## Aim of the exercise
Go over these records and count the lines with the string "Viseu" in them; the count is all that should be returned.

## Material for this task
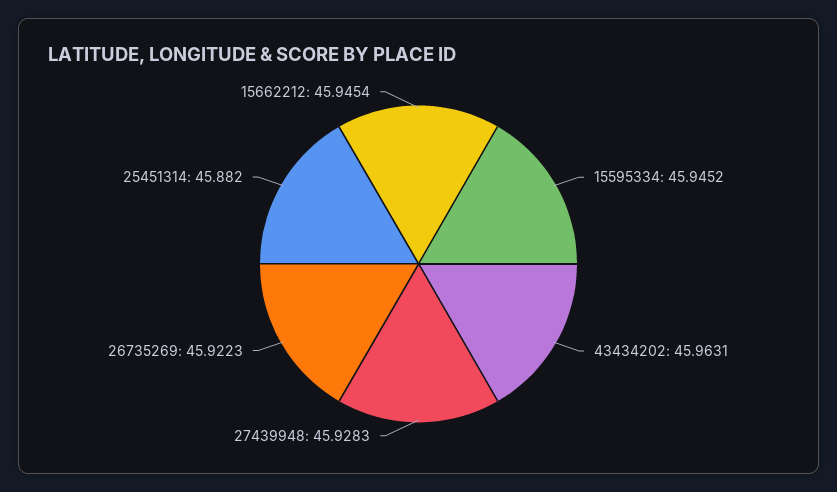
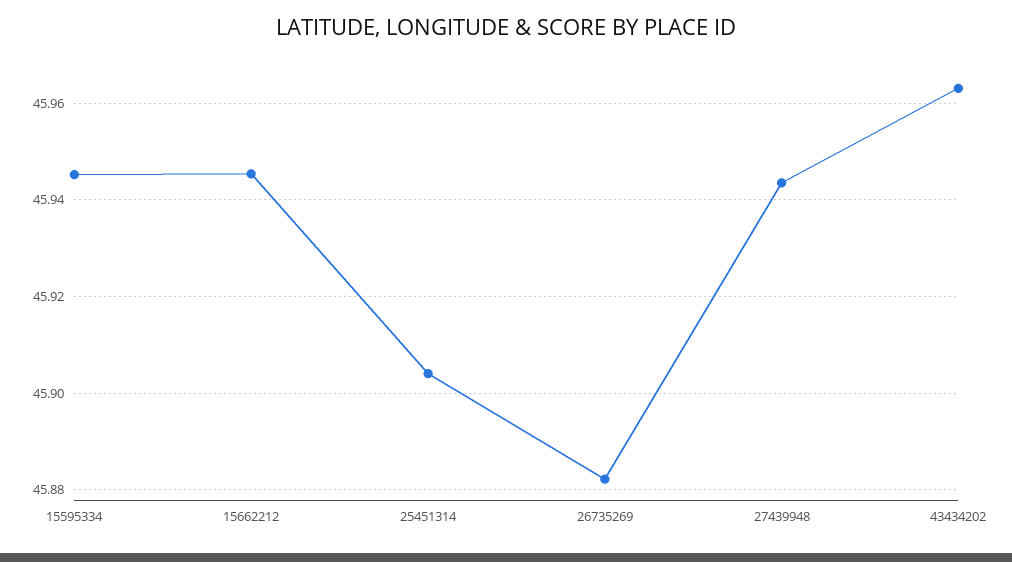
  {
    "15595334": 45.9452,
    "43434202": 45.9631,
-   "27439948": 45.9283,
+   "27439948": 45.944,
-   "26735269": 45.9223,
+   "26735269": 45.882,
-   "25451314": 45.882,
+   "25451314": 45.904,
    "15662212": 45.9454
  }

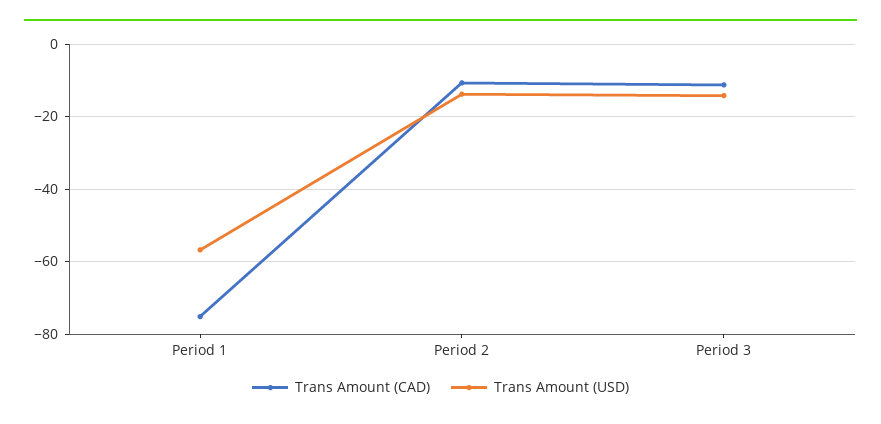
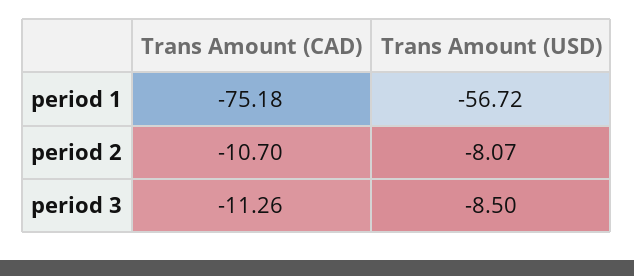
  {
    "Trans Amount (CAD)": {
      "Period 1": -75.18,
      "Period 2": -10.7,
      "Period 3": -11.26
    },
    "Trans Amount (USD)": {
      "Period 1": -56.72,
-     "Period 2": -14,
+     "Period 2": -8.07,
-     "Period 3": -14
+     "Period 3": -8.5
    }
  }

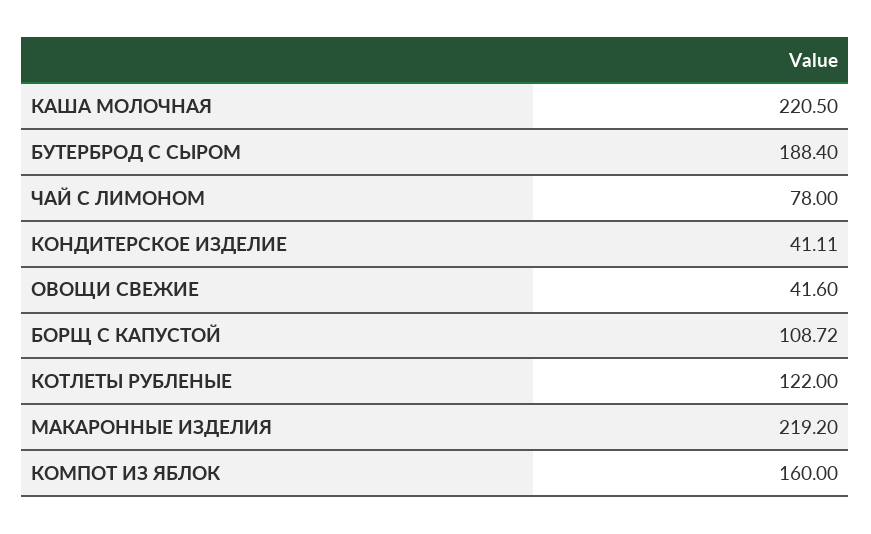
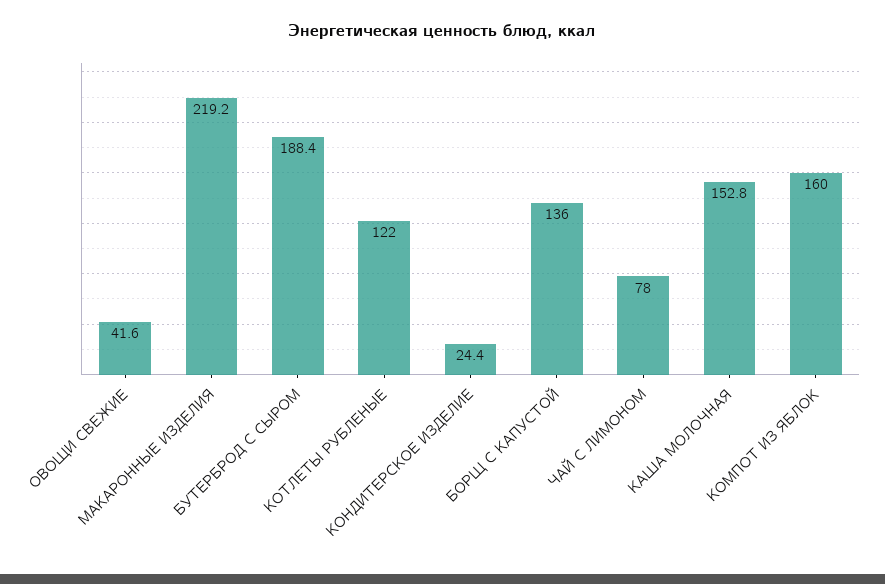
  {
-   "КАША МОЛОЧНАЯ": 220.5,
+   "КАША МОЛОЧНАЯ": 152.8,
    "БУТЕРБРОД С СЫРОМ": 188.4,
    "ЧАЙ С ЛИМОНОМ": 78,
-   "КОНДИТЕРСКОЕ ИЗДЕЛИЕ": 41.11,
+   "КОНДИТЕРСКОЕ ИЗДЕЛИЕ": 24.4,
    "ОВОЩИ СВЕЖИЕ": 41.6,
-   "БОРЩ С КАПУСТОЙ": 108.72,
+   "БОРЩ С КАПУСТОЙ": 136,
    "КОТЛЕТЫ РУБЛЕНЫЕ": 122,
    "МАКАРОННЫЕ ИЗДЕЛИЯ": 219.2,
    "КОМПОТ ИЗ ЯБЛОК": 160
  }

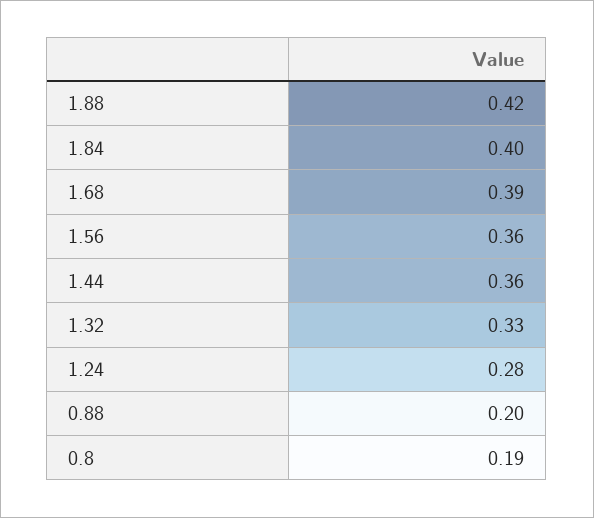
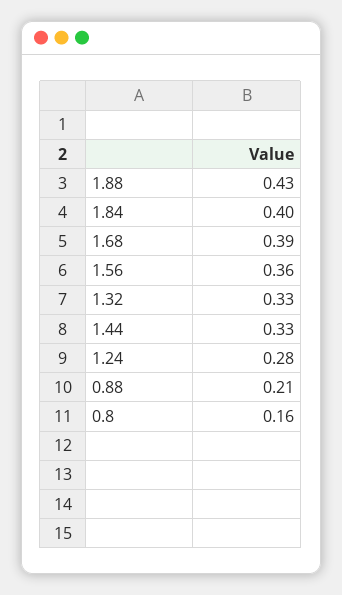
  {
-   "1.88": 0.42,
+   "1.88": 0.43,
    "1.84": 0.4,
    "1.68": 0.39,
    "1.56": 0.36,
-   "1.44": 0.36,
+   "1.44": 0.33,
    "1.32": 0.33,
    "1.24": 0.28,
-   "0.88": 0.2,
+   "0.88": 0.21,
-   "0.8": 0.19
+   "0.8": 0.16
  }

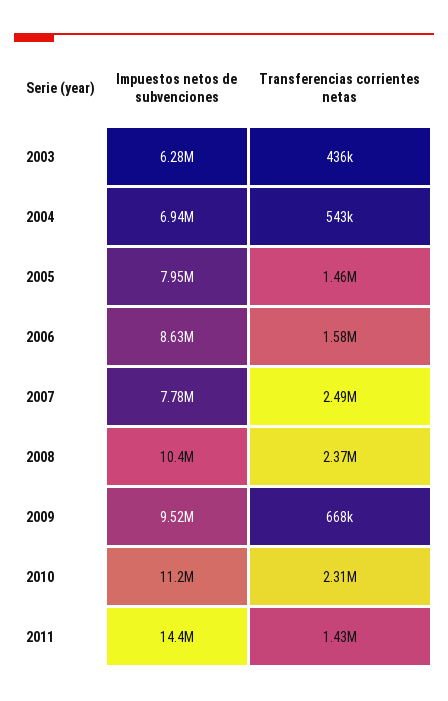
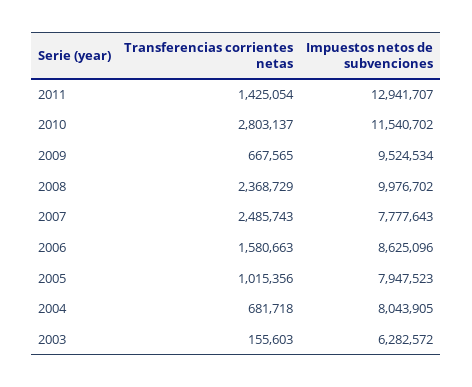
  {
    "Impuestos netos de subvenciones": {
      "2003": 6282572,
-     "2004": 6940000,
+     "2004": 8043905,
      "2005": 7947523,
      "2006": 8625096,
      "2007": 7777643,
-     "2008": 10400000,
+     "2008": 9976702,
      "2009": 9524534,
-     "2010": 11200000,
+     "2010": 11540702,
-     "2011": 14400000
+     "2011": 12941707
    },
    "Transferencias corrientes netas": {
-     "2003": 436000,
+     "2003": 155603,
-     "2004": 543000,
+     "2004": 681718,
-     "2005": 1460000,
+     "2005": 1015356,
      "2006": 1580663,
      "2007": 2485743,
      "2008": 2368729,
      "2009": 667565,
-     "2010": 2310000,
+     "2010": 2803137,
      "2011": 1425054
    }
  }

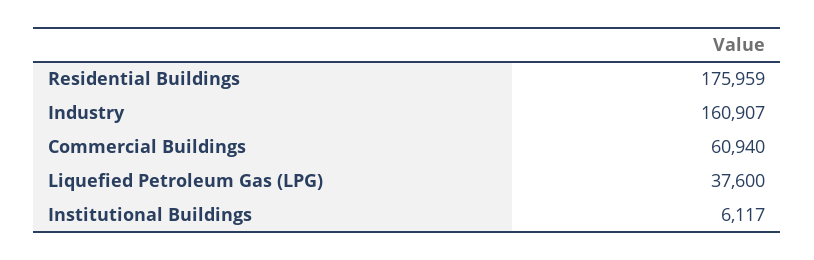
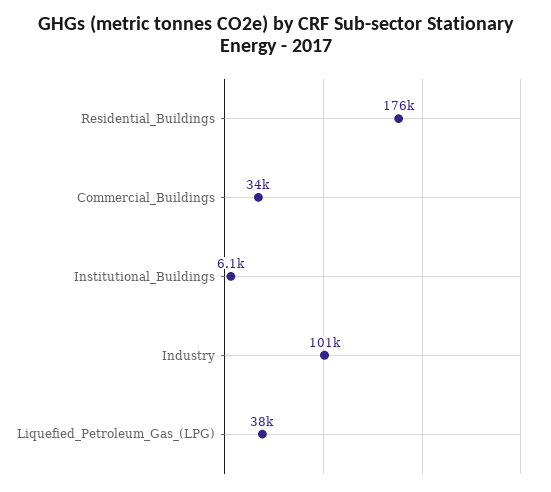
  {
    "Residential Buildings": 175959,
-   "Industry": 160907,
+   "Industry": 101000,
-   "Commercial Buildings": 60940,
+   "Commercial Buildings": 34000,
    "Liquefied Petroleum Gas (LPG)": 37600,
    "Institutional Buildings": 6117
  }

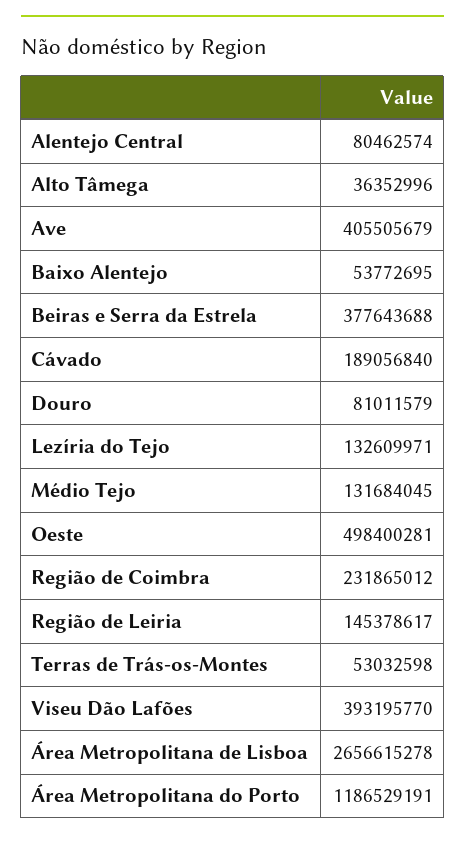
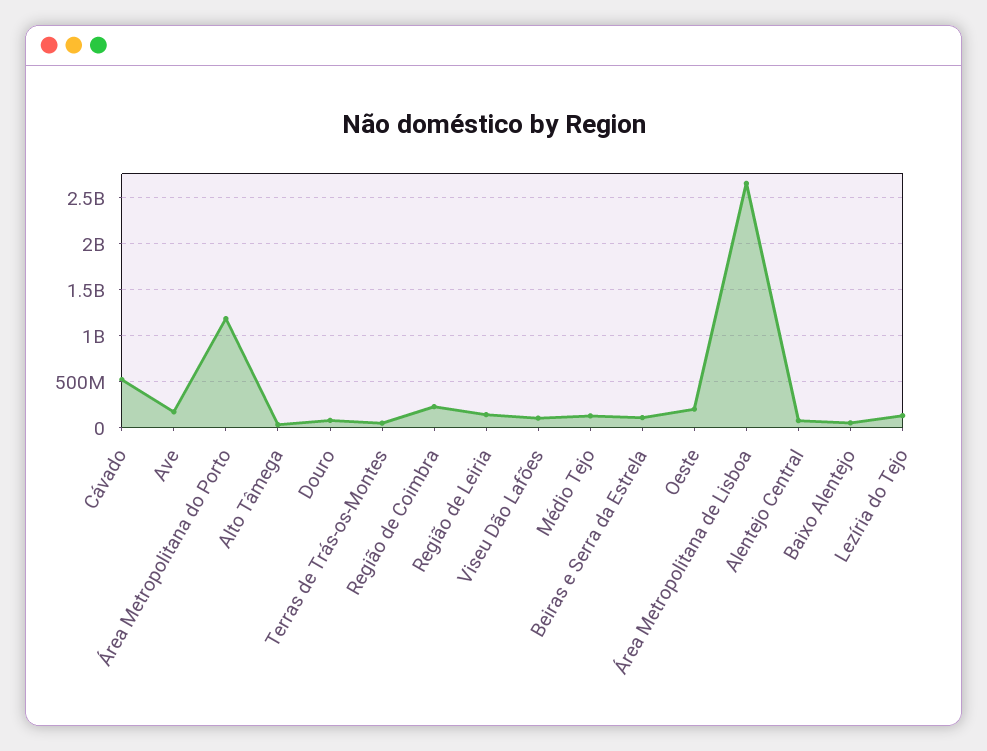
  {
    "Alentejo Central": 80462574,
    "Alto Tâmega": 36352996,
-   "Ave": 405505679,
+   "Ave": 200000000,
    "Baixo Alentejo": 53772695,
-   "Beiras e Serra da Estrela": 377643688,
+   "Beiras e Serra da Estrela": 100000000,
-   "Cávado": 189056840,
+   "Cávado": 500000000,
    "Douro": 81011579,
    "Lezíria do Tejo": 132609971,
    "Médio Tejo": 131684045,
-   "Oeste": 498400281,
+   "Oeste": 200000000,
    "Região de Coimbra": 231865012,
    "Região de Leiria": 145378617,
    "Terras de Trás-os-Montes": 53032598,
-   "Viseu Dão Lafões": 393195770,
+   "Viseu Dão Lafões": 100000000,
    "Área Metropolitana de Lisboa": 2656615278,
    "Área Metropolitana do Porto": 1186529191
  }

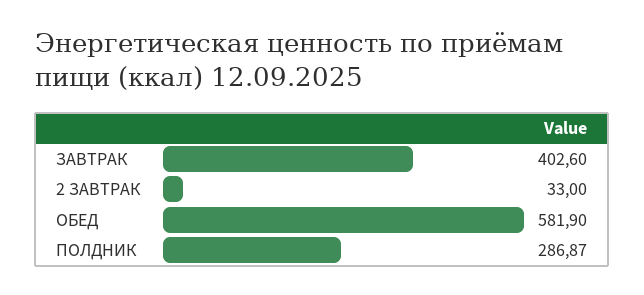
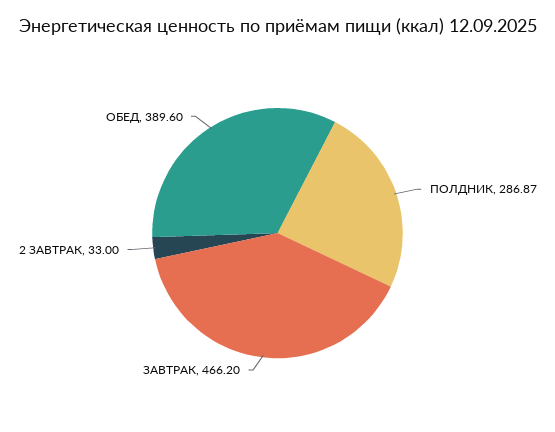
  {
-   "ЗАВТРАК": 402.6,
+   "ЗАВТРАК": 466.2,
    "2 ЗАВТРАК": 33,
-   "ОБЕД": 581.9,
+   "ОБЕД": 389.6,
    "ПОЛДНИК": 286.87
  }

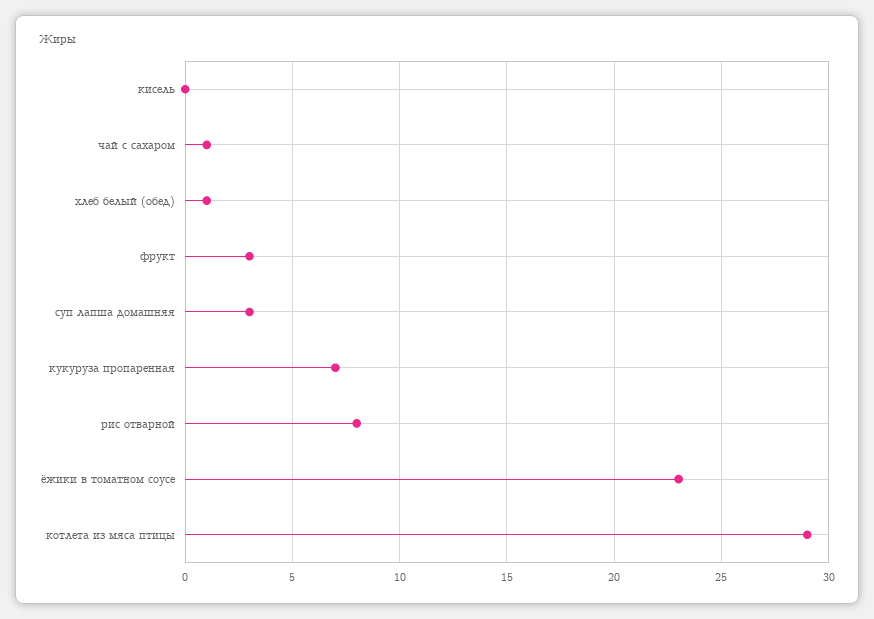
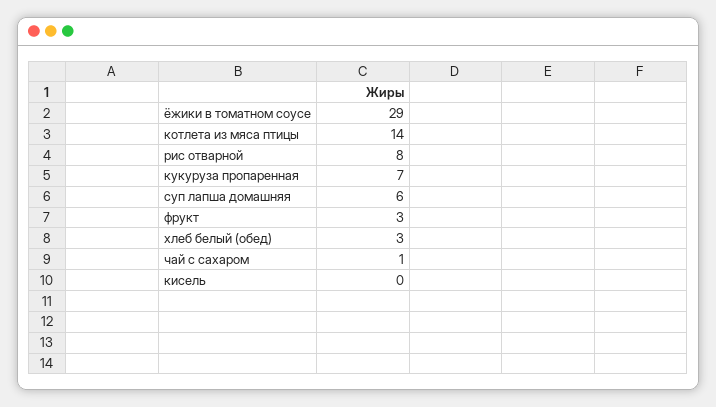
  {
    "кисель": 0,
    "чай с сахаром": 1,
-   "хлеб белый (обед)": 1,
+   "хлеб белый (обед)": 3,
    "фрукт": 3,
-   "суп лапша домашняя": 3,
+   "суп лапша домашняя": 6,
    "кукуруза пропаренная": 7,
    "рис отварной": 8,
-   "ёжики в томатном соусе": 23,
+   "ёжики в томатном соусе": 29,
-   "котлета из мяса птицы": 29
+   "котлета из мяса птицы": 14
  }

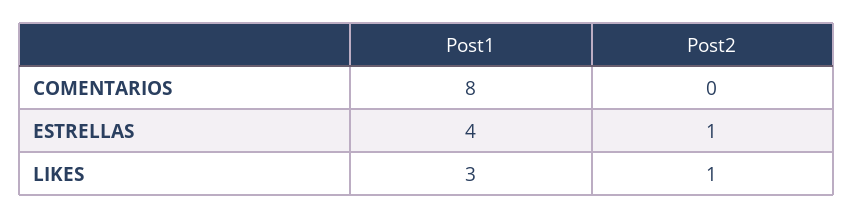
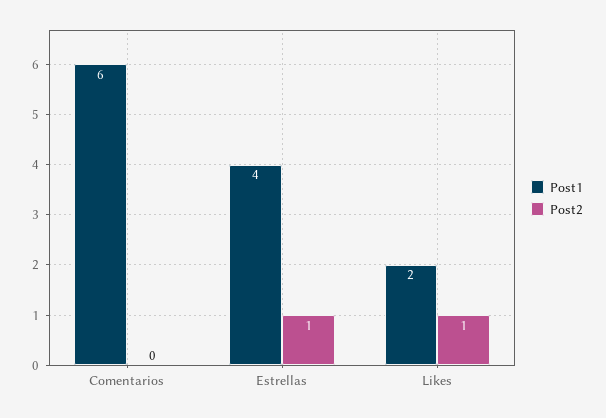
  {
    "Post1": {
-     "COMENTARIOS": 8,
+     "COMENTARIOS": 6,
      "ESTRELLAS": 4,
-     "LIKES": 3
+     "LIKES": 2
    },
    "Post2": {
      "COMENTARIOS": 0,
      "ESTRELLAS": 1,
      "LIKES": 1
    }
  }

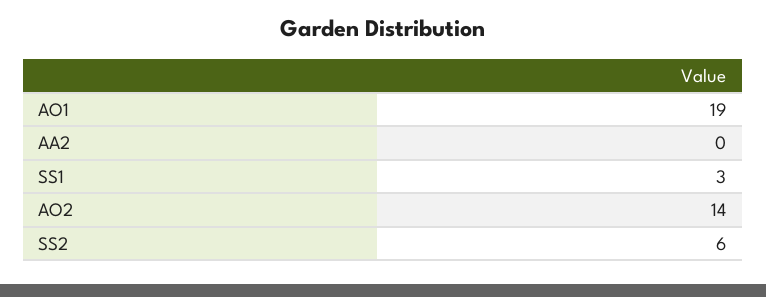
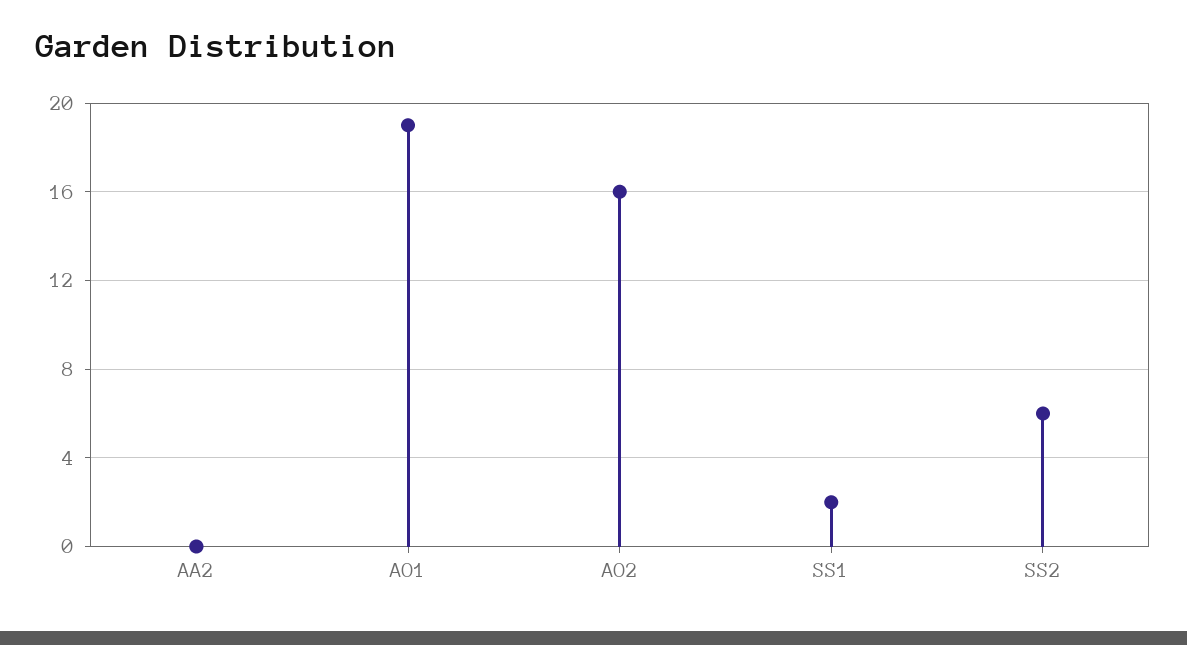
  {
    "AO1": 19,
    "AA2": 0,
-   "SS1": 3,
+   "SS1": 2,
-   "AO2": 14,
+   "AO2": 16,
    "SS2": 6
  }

## Expected answer
2